What followed was the brand: a business selling sportswear for gym fanatics. "I was going to the gym and basically wanted to be in the fitness industry. I wanted that combined with an internet portal dedicated to selling products for the gym," Francis explained.

But his brand had started elsewhere: with the sale of dietary supplements for athletes. However, when he saw that the profitability of these was so low, he decided to redirect the course.

"I remember one afternoon I was at the gym and I looked around, I felt that no one had the clothes I wanted to wear. So I said to myself, 'I'm going to make it myself,'" he noted.

In the garage

So he got to work. The first thing was to look for seed money, which was contributed by his brother and his friends. With that money, Francis bought a sewing machine and a printer and started producing T-shirts in his parents' garage.

"My grandmother made curtains, so she taught me how to sew. I remember I was thinking about 10 orders we had and that making 12 or 15 products was going to take me all day. But it was a lot of fun," she said.

Seven years into his venture, Francis admits that after Gymshark's first push into sportswear, the company didn't have a big plan for expansion. "The only thing that was certain was that I wanted to wear those clothes to the gym," said the young man, now 26.

Then it was time to choose strategies. And one of them was to start producing sleeveless T-shirts, called "skeleton", for skinny teenagers and still without muscles to show.

Most of the ones on the market were for adults who already had well-developed biceps.

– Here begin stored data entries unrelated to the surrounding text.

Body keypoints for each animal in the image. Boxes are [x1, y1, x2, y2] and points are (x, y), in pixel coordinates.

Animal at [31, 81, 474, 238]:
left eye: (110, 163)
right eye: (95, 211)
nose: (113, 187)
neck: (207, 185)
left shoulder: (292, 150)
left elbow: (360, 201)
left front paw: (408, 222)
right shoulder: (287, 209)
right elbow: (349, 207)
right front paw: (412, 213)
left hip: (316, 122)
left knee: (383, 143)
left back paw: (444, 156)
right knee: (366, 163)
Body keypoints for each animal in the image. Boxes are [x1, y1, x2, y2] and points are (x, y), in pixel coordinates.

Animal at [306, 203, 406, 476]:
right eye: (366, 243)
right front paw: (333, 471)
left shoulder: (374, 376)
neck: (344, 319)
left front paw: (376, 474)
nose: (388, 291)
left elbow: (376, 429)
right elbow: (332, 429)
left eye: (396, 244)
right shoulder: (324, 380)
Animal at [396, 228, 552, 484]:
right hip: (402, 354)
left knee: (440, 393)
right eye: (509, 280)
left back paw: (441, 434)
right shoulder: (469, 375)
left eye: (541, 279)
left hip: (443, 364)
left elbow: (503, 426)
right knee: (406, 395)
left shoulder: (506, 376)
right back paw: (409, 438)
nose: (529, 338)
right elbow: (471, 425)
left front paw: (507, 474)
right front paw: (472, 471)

When it came to pricing, Francis accepts that no in-depth market research was done. "It was literally saying 'how much would you pay for this,'" he noted. "And we said 'we'd pay US$25'."

Growth

Gymshark now has about 1.2 million customers and 215 employees at its offices in the center of the UK.

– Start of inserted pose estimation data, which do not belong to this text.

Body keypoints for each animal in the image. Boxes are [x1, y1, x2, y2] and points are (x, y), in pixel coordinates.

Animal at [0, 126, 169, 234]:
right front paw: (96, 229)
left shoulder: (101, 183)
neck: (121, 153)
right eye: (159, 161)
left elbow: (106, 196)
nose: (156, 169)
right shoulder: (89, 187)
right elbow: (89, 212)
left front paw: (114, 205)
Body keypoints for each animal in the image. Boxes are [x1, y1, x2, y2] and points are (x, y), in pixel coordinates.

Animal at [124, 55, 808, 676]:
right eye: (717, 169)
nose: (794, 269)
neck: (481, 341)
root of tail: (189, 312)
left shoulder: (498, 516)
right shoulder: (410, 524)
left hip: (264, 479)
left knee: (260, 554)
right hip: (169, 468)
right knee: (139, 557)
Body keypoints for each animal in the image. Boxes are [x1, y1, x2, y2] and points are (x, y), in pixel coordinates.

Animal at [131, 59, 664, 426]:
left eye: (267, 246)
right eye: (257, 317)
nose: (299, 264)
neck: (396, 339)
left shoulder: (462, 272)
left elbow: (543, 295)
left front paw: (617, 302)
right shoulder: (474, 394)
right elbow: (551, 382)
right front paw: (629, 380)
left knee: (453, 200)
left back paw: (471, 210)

But how has it grown so fast? To make a long story short, the issue goes by using social media to its fullest extent.

More specifically, Gymshark began sending free clothing to key users on the networks: prominent bodybuilders and other fitness gurus, such as Lex Griffin and Nikki Blackketter.

The idea is that these networking stars would speak well of their products and, in that way, their followers on YouTube and Instagram would start buying them.

The idea worked better than Francis thought it would: sales skyrocketed.

At the same time, he set out to make his own social networks interesting and visually pleasing. Today he has about 2.4 million followers on Instagram and 1.5 million on Facebook.

Sustaining a giant

But its strategy has spread: the brand has organized events around the world, inviting followers to meet its "stars." Hundreds of people attend these presentations.

Another key to Gymshark's growth process has been that Francis has surrounded himself with experienced people in the business. For example, Steve Hewitt, who had worked for other sports brands, became the company's manager.

For market analysts, such as journalist Emily Sutherland, Gymshark's success lies in the brand's use of social media.